Fadila est repartie en Floride décidée, avec son époux, à y acquérir un
logement bien moins cher que ceux de Casablanca. Leur maison et celle de
leurs enfants sera donc en Amérique. Pour le Maroc ils se contenteront
de rester chez leurs parents, comme ils avaient l’habitude de le faire.
Fadila n’est pas la seule dans ce cas de figure. Nombreux sont les MRE à
avoir été dissuadés par les prix des appartements au Maroc. Ceux qui
projetaient ‘y acquérir un logement ont fini par s’installer
définitivement dans les pays d’accueil où les logements semblent moins
chers et les taux d’intérêt bancaires bien plus intéressants.

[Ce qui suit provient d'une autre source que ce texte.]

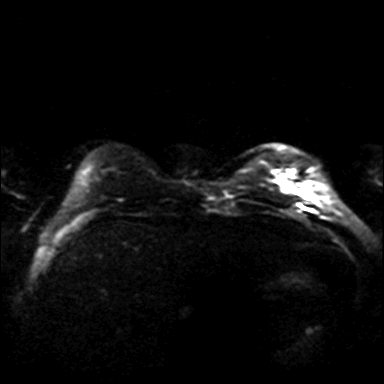
Breast MRI, one axial slice. Slice 6 of 36 in the series (ordered by position). Diffusion-weighted series; image 2 of 4 stored at this slice position (different b-values; order by instance number). 3 T. 4 mm slice thickness. 384 × 384 image matrix, field of view 320 × 320 mm. Female patient.
Outlined on this slice (manually delineated by an expert):
- tumour on diffusion-weighted imaging: bounding box [x1, y1, x2, y2] px = [278, 170, 294, 191]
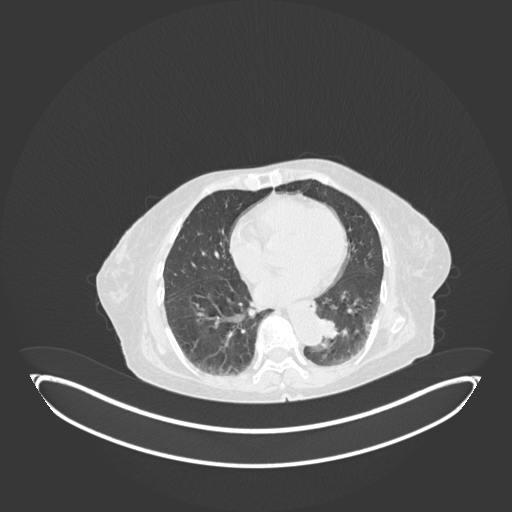
Chest CT, one axial slice. Position 35 of 189 along the scan axis. Reconstruction kernel B30f. Lung window (W 1500 / L -600 HU). 512 × 512 image matrix. Patient: female, 82 years. From the clinical record (not read from this slice): clinical TNM (as recorded): T1b N0 M1.
Structures marked on this image (rectangle marked by the reading radiologist):
- lung tumour (recorded histology: adenocarcinoma): bounding box (x1, y1, x2, y2) in pixels: (319, 311, 344, 339)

Les prix continuent d’augmenter, d’année en année, malgré la crise. Et les promoteurs n’entendent pas se passer de noir.
«Lorsqu’un promoteur vous demande 450.000 ou 500.000 DH de noir, comment
voulez-vous vous les procurer ? », s’interroge Fadila. Il est vrai que
par les temps qui courent et pour des personnes qui gagnent honnêtement
leur vie (salariés dans une entreprise), faire des économies de cette
échelle relève de l’impossible. Restent ceux pour qui cela e pose aucun
problème, l’argent liquide dans leur activité étant monnaie courante.
Mais le Maroc doit-il continuer à n’encourager que cette catégorie ? La question mérite d’être pensée sérieusement.